▸ Exercise
Reproduce the text of the entries below with "Jobs" changed to "Carrières" and every other line left unchanged. Omit the pictures.

▸ Task data
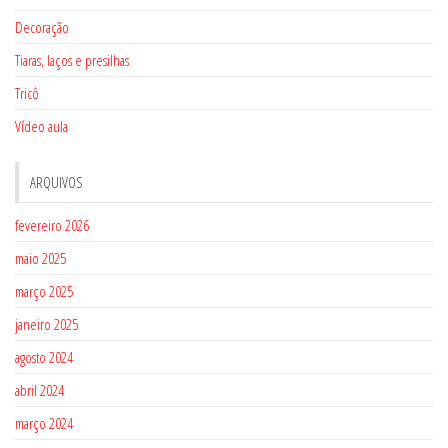
Decoração
Tiaras, laços e presilhas
Tricô
Vídeo aula
ARQUIVOS
fevereiro 2026
maio 2025
março 2025
janeiro 2025
agosto 2024
abril 2024
março 2024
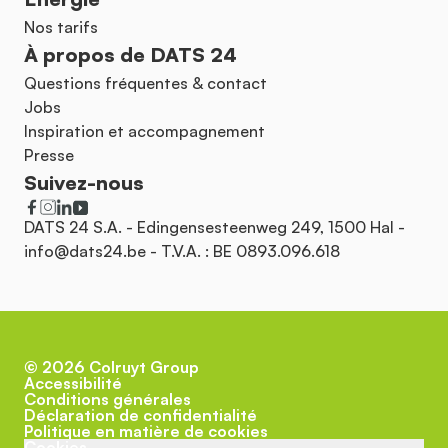
Nos tarifs
À propos de DATS 24
Questions fréquentes & contact
Jobs
Inspiration et accompagnement
Presse
Suivez-nous
DATS 24 S.A. - Edingensesteenweg 249, 1500 Hal -
info@dats24.be
- T.V.A. : BE 0893.096.618
©
2026
Colruyt Group
Accessibilité
Conditions générales
Déclaration de confidentialité
Politique en matière de cookies
Cookies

▸ Exercise output
Decoração
Tiaras, laços e presilhas
Tricô
Vídeo aula
ARQUIVOS
fevereiro 2026
maio 2025
março 2025
janeiro 2025
agosto 2024
abril 2024
março 2024
Nos tarifs
À propos de DATS 24
Questions fréquentes & contact
Carrières
Inspiration et accompagnement
Presse
Suivez-nous
DATS 24 S.A. - Edingensesteenweg 249, 1500 Hal -
info@dats24.be
- T.V.A. : BE 0893.096.618
©
2026
Colruyt Group
Accessibilité
Conditions générales
Déclaration de confidentialité
Politique en matière de cookies
Cookies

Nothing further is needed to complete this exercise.